Following the election, U.S. intelligence agencies obtained two documents from a think tank controlled by Russian president Vladimir Putin, according to Reuters. Seven current and former U.S. officials said the papers produced by the Moscow-based Russian Institute for Strategic Studies laid out Russia’s strategy and rationale for attempting to swing the election to Donald Trump, or at least undermine faith in the U.S. electoral system.
The first document, which was written in June, reportedly calls for Russia to launch a propaganda campaign on social media and Kremlin-backed news outlets, such as Russia Today and Sputnik, to elect a president who would take a friendlier approach toward Russia. The second document, which was written in October, is said to conclude that Hillary Clinton would probably win the election, so Russia should start pushing voter fraud claims to undermine her presidency.
The Russian institute’s website says it provides “analytical materials” to the Russian government, and Reuters reports that it’s staffed by retired senior Russian foreign intelligence officials appointed by Putin’s office. The documents don’t mention the hacking of Democratic officials’ emails — which U.S. officials say was run separately by the Kremlin — but they are said to be a cornerstone of the U.S. intelligence agencies’ conclusions about Russia’s election activities.

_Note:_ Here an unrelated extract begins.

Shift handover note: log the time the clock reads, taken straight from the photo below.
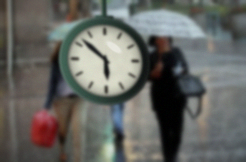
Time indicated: 5:52
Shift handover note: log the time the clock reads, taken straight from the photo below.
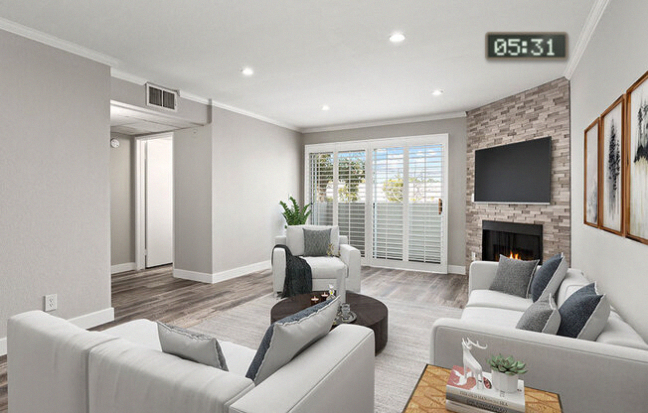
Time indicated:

“Putin had the objective in mind all along, and he asked the institute to draw him a road map,” a former senior U.S. intelligence official told Reuters.
The documents say nothing about potential coordination between Russia and the Trump campaign, but on Wednesday the New York Times revealed the “catalyst” for the FBI’s investigation of the issue: former Trump campaign adviser Carter Page’s trip to Moscow last July.
The FBI became aware of Page when a Russian spy tried to recruit him in 2013, but it’s unclear what about his 2016 trip raised concerns. During his speech at the New Economic School in Moscow, Page harshly criticized U.S. policy toward Russia. The unverified dossier compiled by a former British intelligence agent alleges that Page met with Igor Sechin, Putin confidant and CEO of the Russian state oil company Rosneft, during the Moscow trip. Both men deny this.
Last week the Washington Post reported that the FBI obtained a FISA warrant to begin monitoring Page’s communications last summer. The Trump administration has been downplaying Page’s ties to the campaign for months. He submitted policy memos and participated in some campaign events in the spring and summer of 2016, but it appears he never met Trump.
Page has defended himself in a number of media appearances in recent weeks, and he says he’s pleased that more information about the FBI’s investigation of him is becoming public. “I’m very encouraged that all of the lies that have been a drag on this administration are finally coming out into the open,” he said on Fox News.